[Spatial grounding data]
..............................

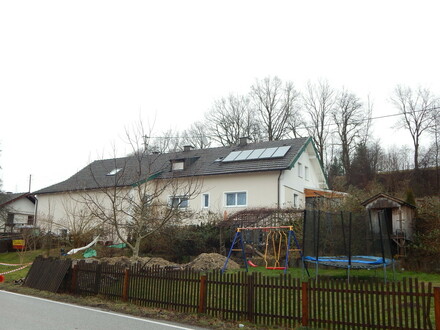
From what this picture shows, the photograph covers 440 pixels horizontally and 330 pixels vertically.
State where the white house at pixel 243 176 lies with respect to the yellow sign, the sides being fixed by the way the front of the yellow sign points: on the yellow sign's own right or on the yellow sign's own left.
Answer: on the yellow sign's own left

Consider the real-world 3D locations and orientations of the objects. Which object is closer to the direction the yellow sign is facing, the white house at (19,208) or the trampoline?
the trampoline

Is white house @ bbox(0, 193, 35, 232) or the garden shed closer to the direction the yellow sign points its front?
the garden shed

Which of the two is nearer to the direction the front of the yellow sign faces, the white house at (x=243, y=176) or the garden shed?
the garden shed

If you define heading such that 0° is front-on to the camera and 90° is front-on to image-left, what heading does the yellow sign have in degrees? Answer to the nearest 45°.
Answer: approximately 0°

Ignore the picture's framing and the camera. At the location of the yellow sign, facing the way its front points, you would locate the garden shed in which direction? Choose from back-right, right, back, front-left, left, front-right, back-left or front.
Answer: front-left

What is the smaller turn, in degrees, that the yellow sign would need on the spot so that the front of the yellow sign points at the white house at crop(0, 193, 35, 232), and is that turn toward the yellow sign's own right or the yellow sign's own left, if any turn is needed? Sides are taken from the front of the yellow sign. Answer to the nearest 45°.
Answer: approximately 180°

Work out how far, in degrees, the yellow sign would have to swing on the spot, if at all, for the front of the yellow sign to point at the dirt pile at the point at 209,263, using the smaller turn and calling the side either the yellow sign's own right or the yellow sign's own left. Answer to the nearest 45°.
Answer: approximately 45° to the yellow sign's own left

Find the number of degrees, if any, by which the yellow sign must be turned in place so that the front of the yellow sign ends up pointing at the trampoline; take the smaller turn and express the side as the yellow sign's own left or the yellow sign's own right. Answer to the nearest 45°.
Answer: approximately 45° to the yellow sign's own left
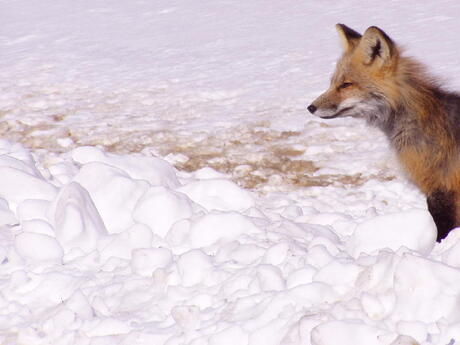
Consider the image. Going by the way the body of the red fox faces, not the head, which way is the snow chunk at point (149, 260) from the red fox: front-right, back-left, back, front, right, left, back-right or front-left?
front-left

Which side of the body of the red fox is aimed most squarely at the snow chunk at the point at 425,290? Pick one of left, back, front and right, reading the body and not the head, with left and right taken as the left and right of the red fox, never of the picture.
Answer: left

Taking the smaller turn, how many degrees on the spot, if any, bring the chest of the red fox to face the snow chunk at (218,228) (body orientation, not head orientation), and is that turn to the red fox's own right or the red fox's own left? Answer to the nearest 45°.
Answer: approximately 45° to the red fox's own left

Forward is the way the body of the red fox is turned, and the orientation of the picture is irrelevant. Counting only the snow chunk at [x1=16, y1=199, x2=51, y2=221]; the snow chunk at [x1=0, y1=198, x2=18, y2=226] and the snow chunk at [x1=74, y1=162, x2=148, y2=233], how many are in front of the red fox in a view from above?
3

..............................

### What you have to do
Arrange every line of the material above as a numbered list, skipping any blank lines and leaving the pictures out of your answer.

### Exercise solution
1. From what this picture shows, the photograph covers 440 pixels horizontally and 330 pixels vertically.
2. State where the white house at pixel 243 176 lies with respect to the yellow sign, the sides being fixed by the way the front of the yellow sign points: on the yellow sign's own right or on the yellow sign's own left.
3. Answer: on the yellow sign's own left
4. Consider the real-world 3D locations and orientations of the objects. Which object is closer to the direction the yellow sign is facing, the white house at (19,208) or the trampoline?
5. the trampoline
6. Is white house @ bbox(0, 193, 35, 232) or the garden shed closer to the direction the yellow sign points its front?
7. the garden shed
8. Which of the two is nearer to the direction the front of the yellow sign faces, the white house at (x=243, y=176) or the garden shed?
9. the garden shed
10. If you define heading such that 0° is front-on to the camera and 90° is front-on to image-left, what heading does the yellow sign have in degrees? Answer to the nearest 45°.
11. Answer: approximately 0°
12. Ignore the picture's framing and the camera. At the location of the yellow sign, facing the way its front points, you would locate the garden shed in which direction? Choose from back-right, right, back, front-left, left, front-right, back-left or front.
13. Answer: front-left
14. What is the smaller turn, in degrees, that the yellow sign would need on the spot so that the front of the yellow sign points at the white house at crop(0, 193, 35, 232), and is that turn toward the yellow sign's own right or the yellow sign's own left, if any turn is needed? Sides are taken from the front of the yellow sign. Answer to the nearest 45°.
15. Answer: approximately 180°
16. Work out how far, in degrees, the yellow sign would have to swing on the spot, if at all, for the front of the yellow sign to point at the dirt pile at the point at 209,263, using the smaller turn and calling the side either the yellow sign's own right or the yellow sign's own left. Answer to the nearest 45°.
17. Answer: approximately 45° to the yellow sign's own left
18. Find the number of degrees, if any, by which the yellow sign must be turned in place so that the front of the yellow sign ends up pointing at the trampoline; take the smaller turn and express the side as the yellow sign's own left or the yellow sign's own right. Answer to the nearest 45°.
19. Answer: approximately 45° to the yellow sign's own left
20. Consider the image. Going by the way the body of the red fox faces, not the head, which way is the snow chunk at point (149, 260) from the red fox: front-right, back-left, back, front, right, left, back-right or front-left?
21. front-left
22. Which side of the body of the red fox is aimed most squarely at the snow chunk at the point at 425,290? Pick one of left, back, front and right, reading the body and not the head, with left and right taken as the left and right of the red fox, never of the picture.
23. Answer: left
24. Taking the smaller turn, how many degrees on the spot, if any, bring the chest of the red fox to face the snow chunk at (218,228) (body orientation, not head orientation), and is that turn to the red fox's own right or the red fox's own left? Answer to the nearest 45°.
25. Answer: approximately 45° to the red fox's own left
26. Forward is the way the body of the red fox is turned, and the orientation of the picture is irrelevant. Counting only the snow chunk at [x1=16, y1=199, x2=51, y2=221]; the snow chunk at [x1=0, y1=198, x2=18, y2=226] and the snow chunk at [x1=74, y1=162, x2=148, y2=233], how many are in front of the red fox in a view from above?
27. 3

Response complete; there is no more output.